## Aim of the task
Write out the data below in full, unchanged, minus the images.

## Data extracts
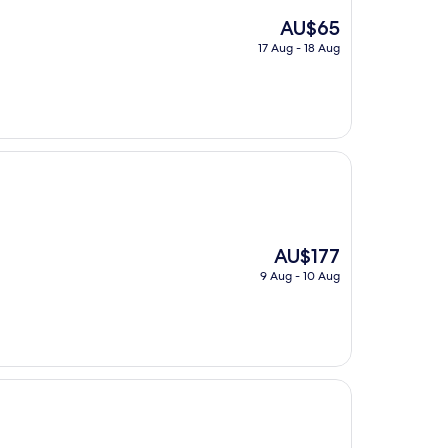
The
AU$65
price
17 Aug - 18 Aug
is
AU$65
The
AU$177
price
9 Aug - 10 Aug
is
AU$177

## Solution
The
AU$65
price
17 Aug - 18 Aug
is
AU$65
The
AU$177
price
9 Aug - 10 Aug
is
AU$177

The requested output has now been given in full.